While Hook and Henry go take Emma somewhere to rest all her personalities, Charming tells Snow he wants to give the Dark One Sword to Arthur because Arthur always looks at him like he’s a sexy piece of man meat and he finds it really flattering.
“We shouldn’t because Lancelot says King Arthur is a douchebag. Also because King Arthur walks around twirling his evil mustache, and stroking his evil beard, while a neon-blinking sign follows him wherever he goes that reads ‘I’m a Huge Douchebag,’” Snow White argues.
“But I’m in desperate need of male companionship,” Prince Charming pouts.
“Go hang out with the dwarves then,” Snow White retorts.
“They don’t count because they aren’t as pretty as I am, and King Arthur is almost as pretty,” Charming replies.
Seemingly at an impasse, Charming goes to bro it out with Douchebag King Arthur, while Lancelot goes to hide the Dark One Sword with Snow White in the same spot where he found it in the flashback. Then Charming pops up at the same spot with Douchebag King Arthur, and it turns out that Charming was in on Snow’s plan all along! They both agreed King Arthur was a douchebag and decided to keep the sword from him!
The pair capture Arthur and wrongfully assume that Queen Guiney will be on their side, not realizing that she has been Stepford Doofus-ized. So when Guiney arrives, she frees Arthur, throws the lovelorn Lancelot in the slammer next to Merida (How did she get there?) . . .
. . . and pours the seemingly never-ending vial of Stepford Doofus dust into Charming’s and Snow’s faces.
A horse is a horse, of course, of course (unless it’s a metaphor for sex)
Not knowing that their lives just went to crap, Henry, Emma and Hook head to Henry’s love interest Violet’s stable, because in all of Camelot, apparently the best place to nap is on a bale of hay covered in horse poopy. “Who is Violet? Are you porking her yet?” Hook asks young Henry. (Such a cad, that Hook.)
“Ummm noooooo,” Henry says as he inclines his head towards his mother and tells Hook to shut up with his eyes.

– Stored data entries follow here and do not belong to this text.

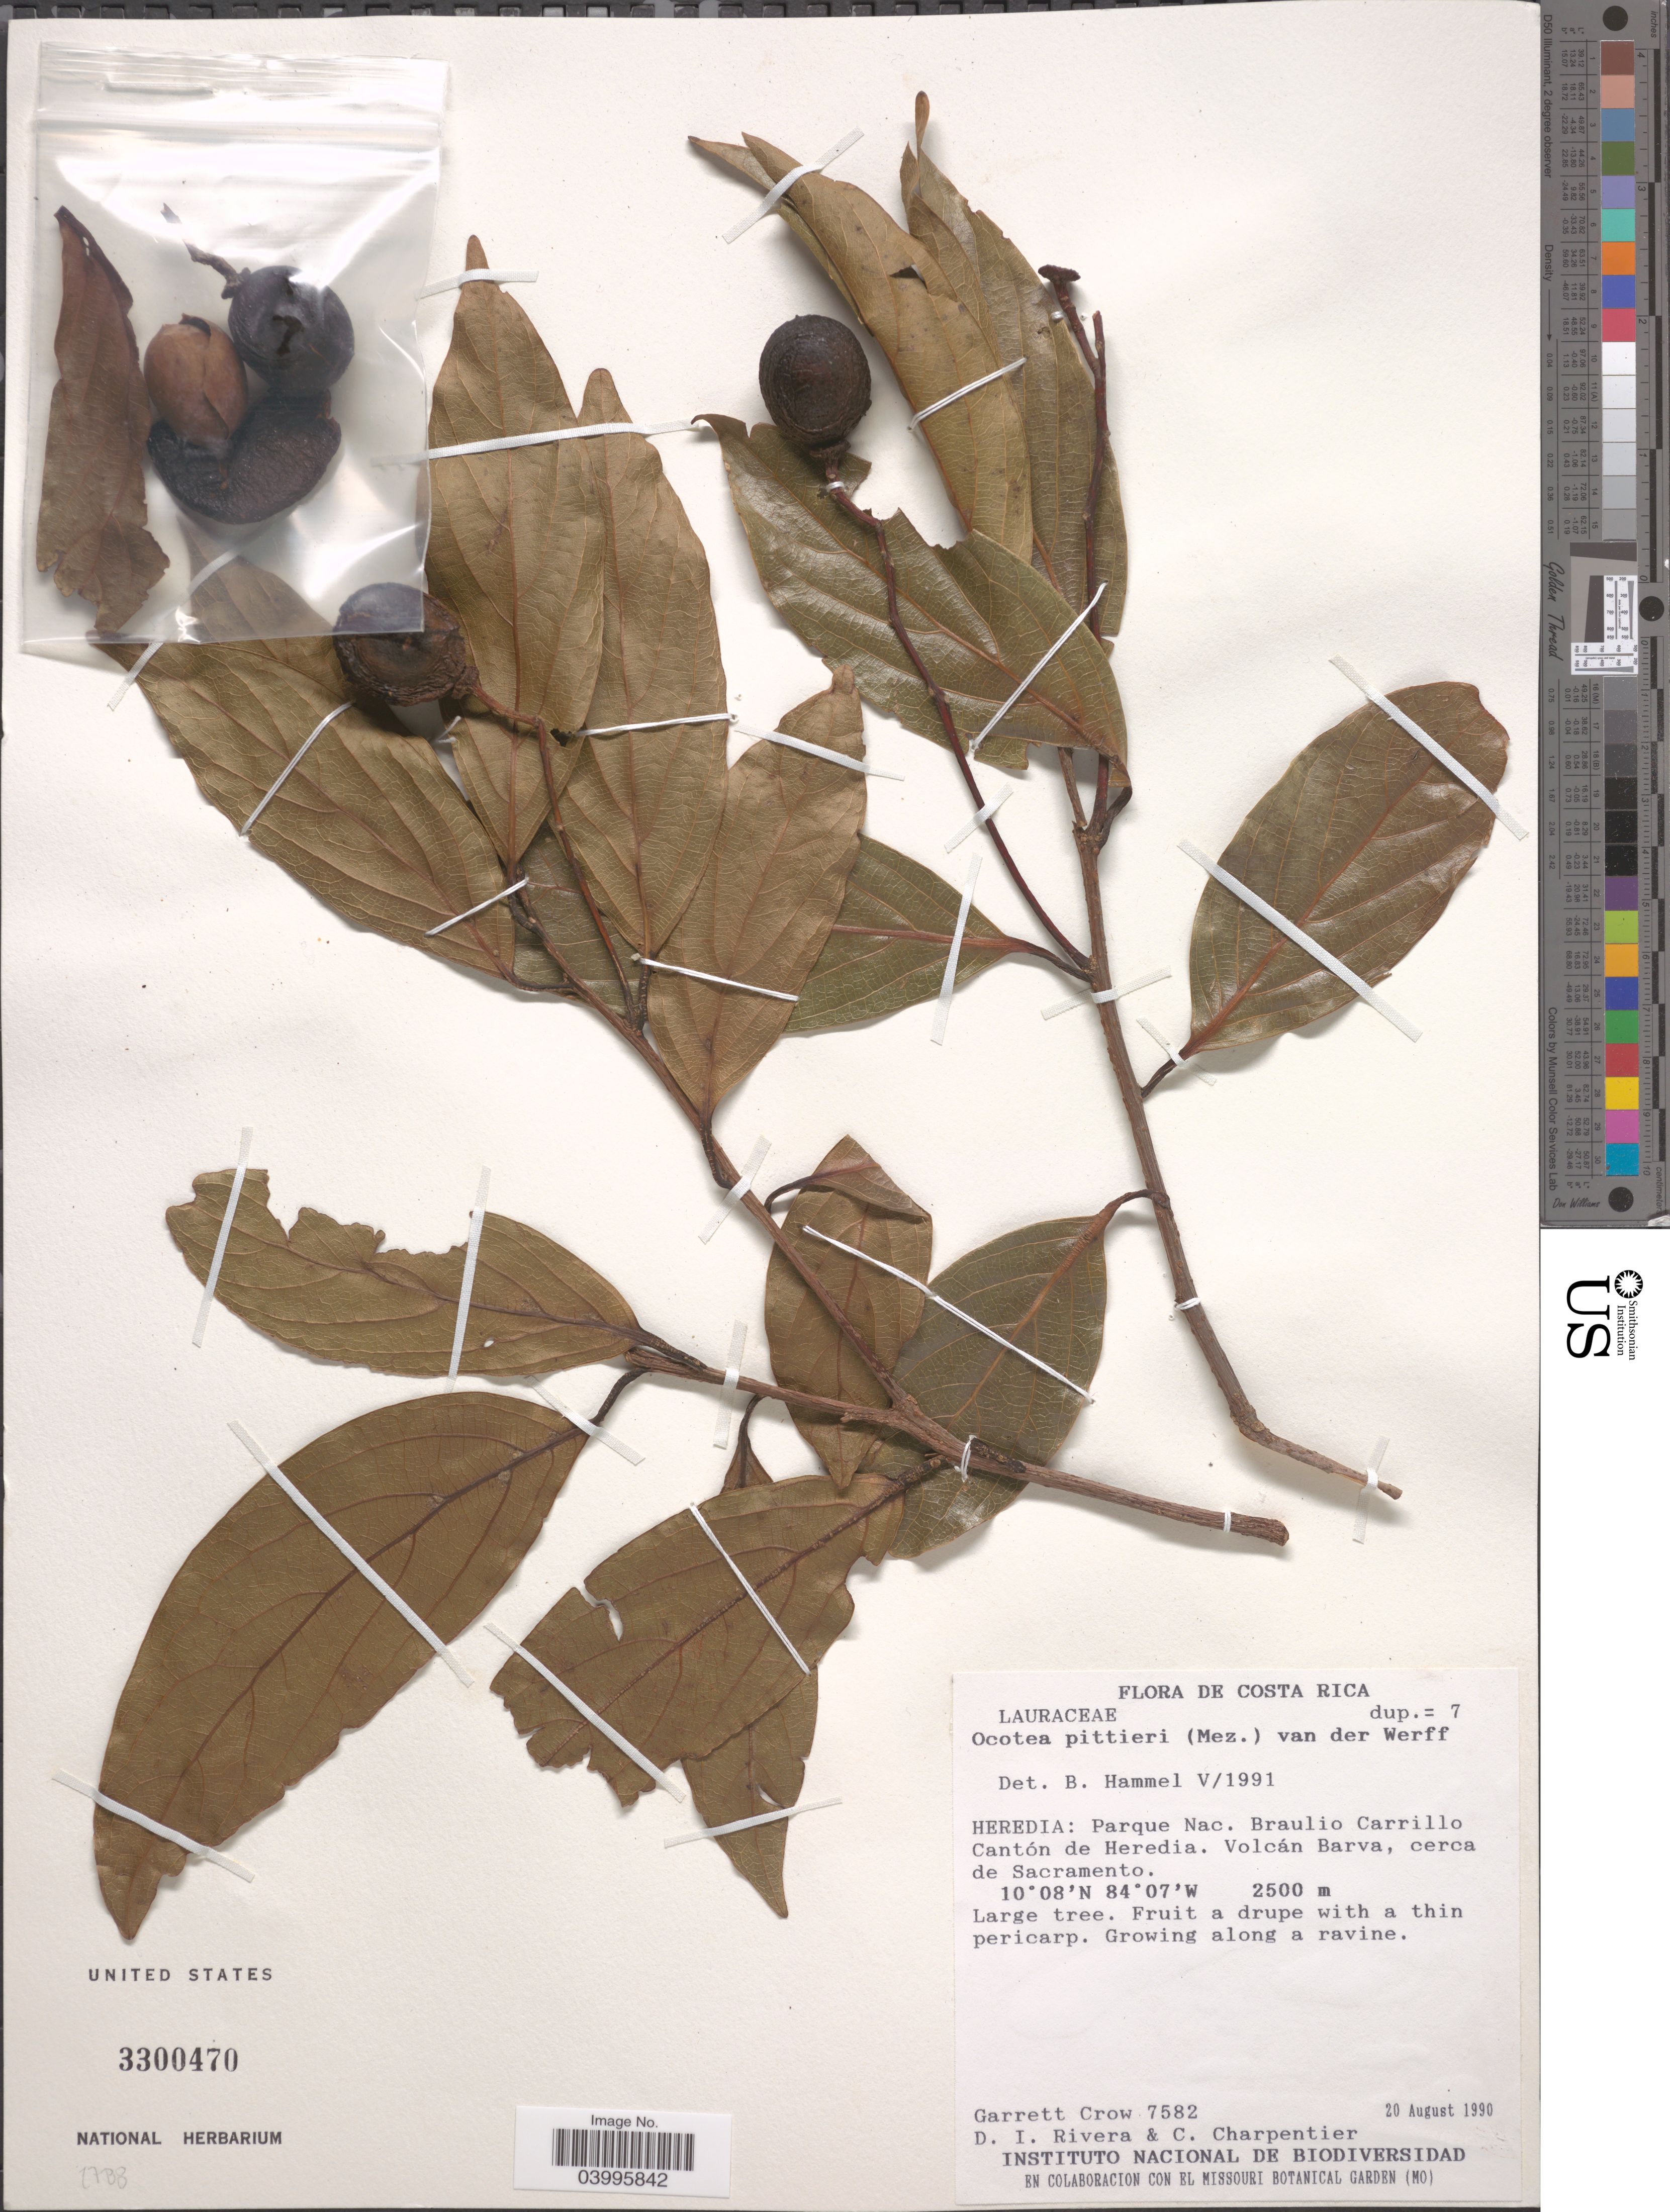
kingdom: Plantae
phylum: Tracheophyta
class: Magnoliopsida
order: Laurales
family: Lauraceae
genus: Ocotea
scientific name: Ocotea pittieri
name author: (Mez) van der Werff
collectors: G. E. Crow, D. Rivera & C. Charpentier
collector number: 7582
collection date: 1990-08-20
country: Costa Rica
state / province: Heredia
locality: Parque Nac. Braulio Carrillo Cantón de Heredia. Volcán Barva, cerca de Sacramento.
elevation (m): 2500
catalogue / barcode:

“Hey, Henry, wanna go ‘ride horses together,’ I bet I can really make your heart race,” says Violet, who pops up out of nowhere, with a seductive wink at the camera.
“Sure, Violet, I’ll ride horses with you,” Henry says, also winking at the camera.
The two exit stage left, because they are minors and all this sexual innuendo between them is making us fans seriously uncomfortable.
“We can ride horses too, love,” says Hook with a wink.
“I thought you’d never ask,” responds Emma, as she removes her top.
“No, I meant really ride horses, because it’s 8 p.m. on ABC and censorship stuff,” Hook corrects.
“Dammit,” responds Emma.
So, the two ride a horse. And the mere act of horseback riding enables Emma’s multiple personality disorder to temporarily go away. (If that’s all that it took, real sex with Hook would probably cure her entirely, just saying . . .)
Meanwhile, in Present/Present Day
Dark One Asshole Emma kidnaps Merida and steals her heart, so she can make her train no-longer-Dark One Rumpel to become heroic enough to reunite Excalibur with the Dark One Sword, thereby enabling Emma to become the Biggest Asshole on the Planet.
Did you catch all the plot points in that last sentence? If not, don’t worry. I didn’t either, and I wrote the damn thing.